:: TESTO DA LEGGERE ::

Ragazzuoli, salve a tutti e bentornati. Ci siamo, anche quest’anno sta per finire e, come ogni anno, mi piace prendermi un momento per tirare le somme. Spero di essere più ispirato dell’anno scorso.
Il 2016 è stato un anno super pazzo. 12 mesi, per me, di follia e cambiamenti e normalità e di nuovo follia e corse rocambolesche e disperati tentativi di (ri)trovare la strada. S’è visto anche qui sul blog. Tra gennaio e febbraio non ho pubblicato granché perché ho dovuto fare i conti con la fine dell’università. Ne è uscita una tesi di laurea che titolava Vincoli cosmologici dalle distorsioni geometriche della funzione di correlazione (sono dovuto andarmelo a riguardare perché ogni volta mi scordo le parole esatte). A guardarla adesso non è che sia tutta ‘sta gran cosa, c’è un sacco di errori e di sviste, di certo si sarebbe potuto far meglio o di più. Ma se ripenso alla fatica fatta per cacciar giù nero su bianco quella manciata di pagine… Sono contento che sia andata, e sono contento di com’è andata.

E c’etano tantissimi colori super belli, in quei grafici.
Tornato alla normalità e chiuso il capitolo università sono tornato a dedicarmi in maniera più o meno stabile al fumetto, al blog, alla lettura. E, da questo punto di vista, il 2016 è stato un anno spaziale.
Negli ultimi mesi in particolare ho cercato di stare più sul pezzo, di esser più regolare, di scrivere e leggere di più. E in tutta onestà, pur non avendo centrato del tutto il bersaglio, posso dire d’esserci arrivato abbastanza vicino. Tra un articolo inutile e uno caciarone ho anche scritto i due pezzi di cui, in assoluto, vado più fiero: la recensione de La terra dei figli, l’ultimo capolavoro di Gipi, e una sorta di retrospettiva su Tsutomu Nihei, uno dei miei mangaka preferiti di sempre. Di tutto quello che è stato, è e sarà Dailybaloon di certo questi due pezzi mi rimarranno.
E mi rendo conto che questi due articoloni di cui vado tanto fiero non li avrei potuti scrivere prima di adesso. Se riguardo alla cronologia delle letture di questi ultimi quattro anni non posso che sorridere pensando a quanto si sia evoluto il blog di per sé (che è adesso un luogo quasi accettabile, a rileggere i primi articoli provo quell’imbarazzo che si prova riguardando i vecchi album di foto con te da piccolo) e a quanto sia cambiato io stesso. I miei gusti, così come le mie conoscenze, si sono evoluti in questo periodo passato a chiacchierare di fumetto assieme in un modo che non pensavo possibile. Quando capita, nei momenti di maggior stanchezza, che mi ritrovi a pensare che alla fine non è servito a niente mi dico che, senza Dailybaloon, oggi di certo non sarei – se non la persona – il lettore che sono diventato. E questa cosa mi fa sorridere.

:::
:: DATI ::

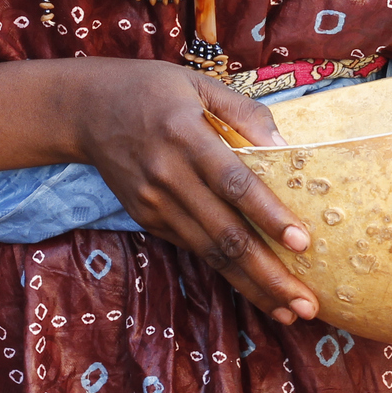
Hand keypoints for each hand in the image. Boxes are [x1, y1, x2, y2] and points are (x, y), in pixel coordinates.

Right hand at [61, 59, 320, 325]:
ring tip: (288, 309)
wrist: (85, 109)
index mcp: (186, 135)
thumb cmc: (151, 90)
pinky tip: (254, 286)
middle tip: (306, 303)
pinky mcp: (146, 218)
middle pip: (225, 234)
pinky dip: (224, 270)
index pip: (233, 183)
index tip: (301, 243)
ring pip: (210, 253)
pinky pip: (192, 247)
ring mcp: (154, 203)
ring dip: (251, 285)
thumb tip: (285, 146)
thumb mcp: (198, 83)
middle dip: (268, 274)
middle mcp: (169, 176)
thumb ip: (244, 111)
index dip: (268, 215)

:::
:: DATI ::

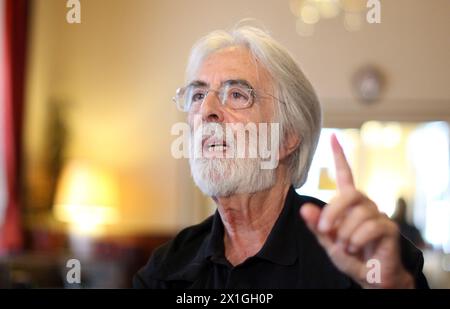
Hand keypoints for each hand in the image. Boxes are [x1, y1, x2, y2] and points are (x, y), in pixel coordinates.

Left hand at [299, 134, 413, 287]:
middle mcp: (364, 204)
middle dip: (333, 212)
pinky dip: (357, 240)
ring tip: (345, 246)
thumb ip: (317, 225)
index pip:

:::

▶ _COSA FARE 1_:
Riscrivi in forma più breve il paragrafo del post di bilancio sul 2016 che comincia con "Negli ultimi mesi in particolare", mantenendone i fatti principali.
▶ _COSA FARE 2_:
Riprendi il post di bilancio sul 2016 subito dopo l'ultima frase, con un nuovo paragrafo nello stesso tono.

▶ _RISPOSTA ATTESA 1_:
Negli ultimi mesi ho cercato di essere più regolare e di scrivere e leggere di più. Non ho centrato del tutto l'obiettivo, ma ci sono arrivato abbastanza vicino. In questo periodo ho scritto i due pezzi di cui vado più fiero: la recensione de La terra dei figli, l'ultimo capolavoro di Gipi, e una retrospettiva su Tsutomu Nihei, uno dei miei mangaka preferiti. Di tutto Dailybaloon sono questi due pezzi che mi rimarranno.

▶ _RISPOSTA ATTESA 2_:
Ma parlando di fumetto, la cosa più grossa e incredibile che mi è capitata quest’anno e che ha totalizzato la mia vita negli ultimi mesi è stata partecipare all’organizzazione della decima edizione di BilBOlbul, il festival del fumetto e dell’illustrazione di Bologna.

Ci sono arrivato quasi per caso, nell’ufficio di Hamelin in via Zamboni sotto i portici di Santa Cecilia, senza sapere cosa ci avrei trovato, come ci sarei entrato, cosa mi sarei trovato a fare. E sono stato risucchiato in un vortice di persone meravigliose e di entusiasta e febbricitante alacrità. Collaborare alla curatela della grossa retrospettiva su Marco Corona, gestire e archiviare le migliaia di fumetti ordinati per il bookshop, lasciar libero di sfogarsi il grammar nazi che è in me, spostare (non senza una certa angoscia) degli assurdi lastroni di vetro; ma anche solo mangiare tutti assieme, o discutere della politica di Frank Miller, o andarsi a prendere una birretta ridendo (amaramente) di quanto fosse brutto quel fumetto che tutto sapevamo essere brutto ma tutti abbiamo letto ugualmente… È stata un’esperienza incredibile che mi ha fatto sentire, come mai prima, parte di qualcosa di davvero bello, di davvero grande, di davvero sentito.
Non posso che ringraziare tutte le persone meravigliose che ho incontrato durante questo percorso, che mi ha fatto capire molte cose e mi sta facendo riflettere su molte altre. Una delle cose che, almeno credo, di aver capito è che questa è la direzione che intendo prendere, il mondo in cui voglio vivere, quello che voglio fare. Così nella fucina di eccitazione, di chiacchiere e di riflessioni che è stata BilBOlbul, cose si sono messe in moto.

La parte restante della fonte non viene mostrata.